Fear or refusal to be in society. You have feelings of shame, insecurity, and concern about what others think. The reaction to these situations is the avoidance of them for fear of rejection.
Hypochondria is a belief that real or imagined physical symptoms are signs of serious illness, despite medical certainty and other evidence that they are not.
The essential characteristic of hypochondria is the concern and fear of suffering, or the conviction of having, a serious illness, from a personal interpretation. It can occur, for example, with moles, small wounds, coughs, even a heartbeat (palpitations), abdominal discomfort, or unclear physical sensations. Although the doctor assures him that he has nothing, the hypochondriac only calms down for a time, but his concern reappears again.

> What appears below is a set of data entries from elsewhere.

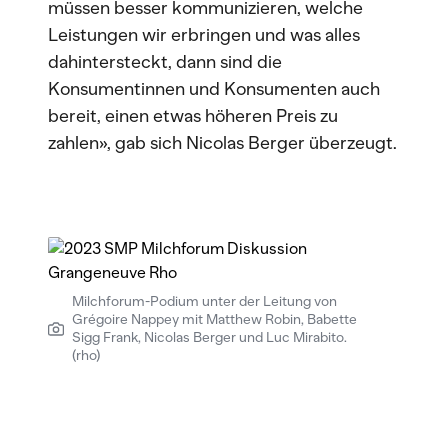
müssen besser kommunizieren, welche
Leistungen wir erbringen und was alles
dahintersteckt, dann sind die
Konsumentinnen und Konsumenten auch
bereit, einen etwas höheren Preis zu
zahlen», gab sich Nicolas Berger überzeugt.
Milchforum-Podium unter der Leitung von
Grégoire Nappey mit Matthew Robin, Babette
Sigg Frank, Nicolas Berger und Luc Mirabito.
(rho)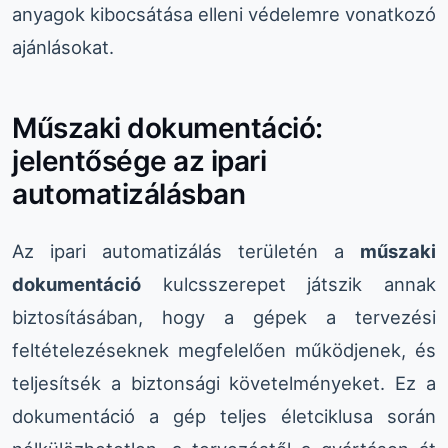
anyagok kibocsátása elleni védelemre vonatkozó
ajánlásokat.
Műszaki dokumentáció:
jelentősége az ipari
automatizálásban
Az ipari automatizálás területén a
műszaki
dokumentáció
kulcsszerepet játszik annak
biztosításában, hogy a gépek a tervezési
feltételezéseknek megfelelően működjenek, és
teljesítsék a biztonsági követelményeket. Ez a
dokumentáció a gép teljes életciklusa során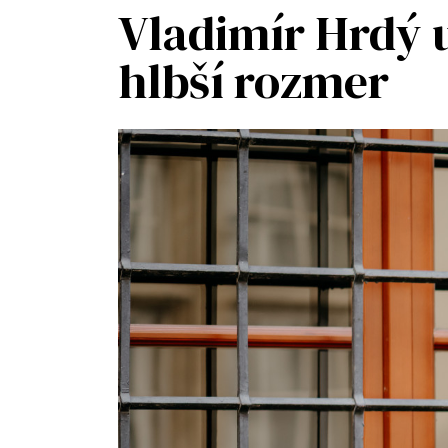
Vladimír Hrdý 
hlbší rozmer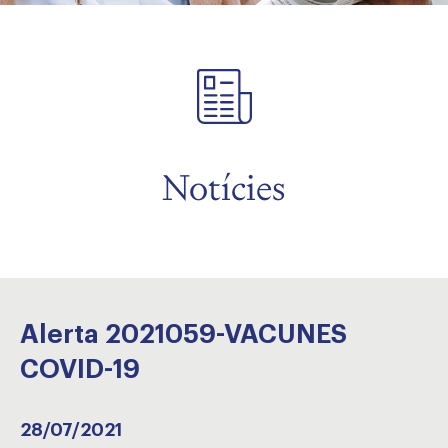
Notícies
Alerta 2021059-VACUNES
COVID-19
28/07/2021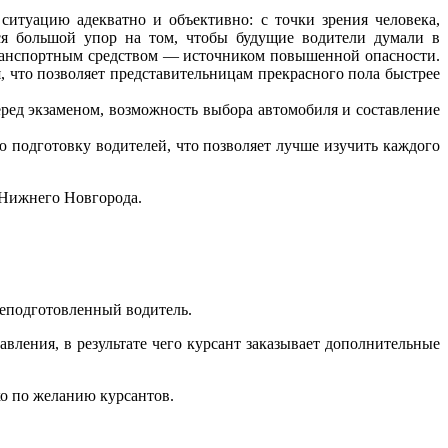
итуацию адекватно и объективно: с точки зрения человека,
ся большой упор на том, чтобы будущие водители думали в
транспортным средством — источником повышенной опасности.
 что позволяет представительницам прекрасного пола быстрее
ед экзаменом, возможность выбора автомобиля и составление
 подготовку водителей, что позволяет лучше изучить каждого
 Нижнего Новгорода.
 неподготовленный водитель.
вления, в результате чего курсант заказывает дополнительные
ко по желанию курсантов.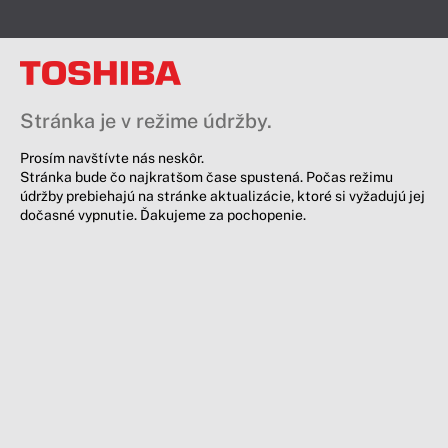
Stránka je v režime údržby.
Prosím navštívte nás neskôr.
Stránka bude čo najkratšom čase spustená. Počas režimu
údržby prebiehajú na stránke aktualizácie, ktoré si vyžadujú jej
dočasné vypnutie. Ďakujeme za pochopenie.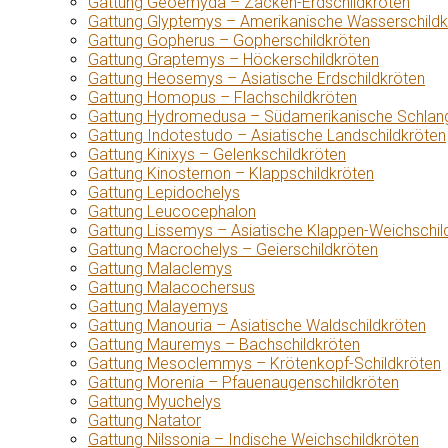
Gattung Geoemyda – Zacken-Erdschildkröten
Gattung Glyptemys – Amerikanische Wasserschildk
Gattung Gopherus – Gopherschildkröten
Gattung Graptemys – Höckerschildkröten
Gattung Heosemys – Asiatische Erdschildkröten
Gattung Homopus – Flachschildkröten
Gattung Hydromedusa – Südamerikanische Schlang
Gattung Indotestudo – Asiatische Landschildkröten
Gattung Kinixys – Gelenkschildkröten
Gattung Kinosternon – Klappschildkröten
Gattung Lepidochelys
Gattung Leucocephalon
Gattung Lissemys – Asiatische Klappen-Weichschil
Gattung Macrochelys – Geierschildkröten
Gattung Malaclemys
Gattung Malacochersus
Gattung Malayemys
Gattung Manouria – Asiatische Waldschildkröten
Gattung Mauremys – Bachschildkröten
Gattung Mesoclemmys – Krötenkopf-Schildkröten
Gattung Morenia – Pfauenaugenschildkröten
Gattung Myuchelys
Gattung Natator
Gattung Nilssonia – Indische Weichschildkröten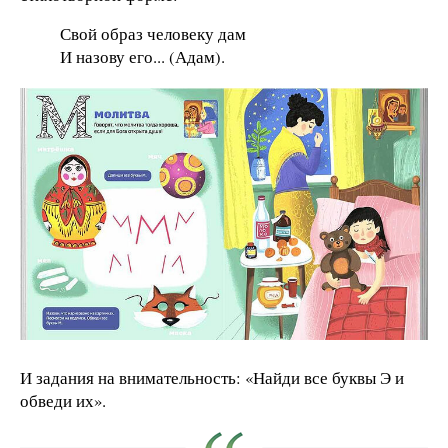
Свой образ человеку дам
И назову его... (Адам).
И задания на внимательность: «Найди все буквы Э и
обведи их».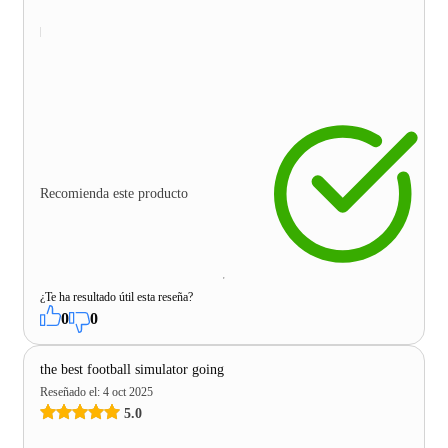
Recomienda este producto
¿Te ha resultado útil esta reseña?
0
0
the best football simulator going
Reseñado el
:
4 oct 2025
5.0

The patient spends his life from office to doctor’s office (“doctor shopping”) and is only temporarily reassured, when a doctor tells him that he has found an illness.
Fear or intense anxiety caused by a specific object or situation (eg, flying, heights, animals, injections, seeing blood, etc.). The fear generated by these situations is disproportionate to the real danger that the situations entail, which leads the person to avoid or actively resist the situation. If they could not be avoided, the person lives with an intense fear of this situation.
Concern about one or more perceived physical flaws or imperfections that are not observable or seem unimportant to others. In response to this concern, the person performs repetitive behaviors or mental acts. This concern causes significant discomfort or deterioration in the social, labor or other areas.
Constant failure to speak in specific situations, in which there is an expectation to speak, for example in school, even though the person may do so in other situations. This alteration interferes with educational, work or social communication achievements.
Separation anxiety disorder
In this case, the trigger for the anxious symptom is the separation from people or places, to which the individual feels a strong attachment. Therefore, it generates a marked emotional upset.
This disorder is frequent in children, although it can also appear in adults. In childhood, it is one of the most common disorders, as it is closely related to the child’s maturation process.
In adulthood it is also frequent, and we can find it in situations such as divorces or loss of a loved one. Other possible causes can be, for example, a change of address, a job change, or the loss of a pet.
This type of anxiety can become difficult to cope with. This is true both for those who suffer from it, as well as for the person or people who are the object of the attachment. For this reason, it frequently affects social and couple relationships. Above all, they can generate dependency relationships, which end up being very oppressive.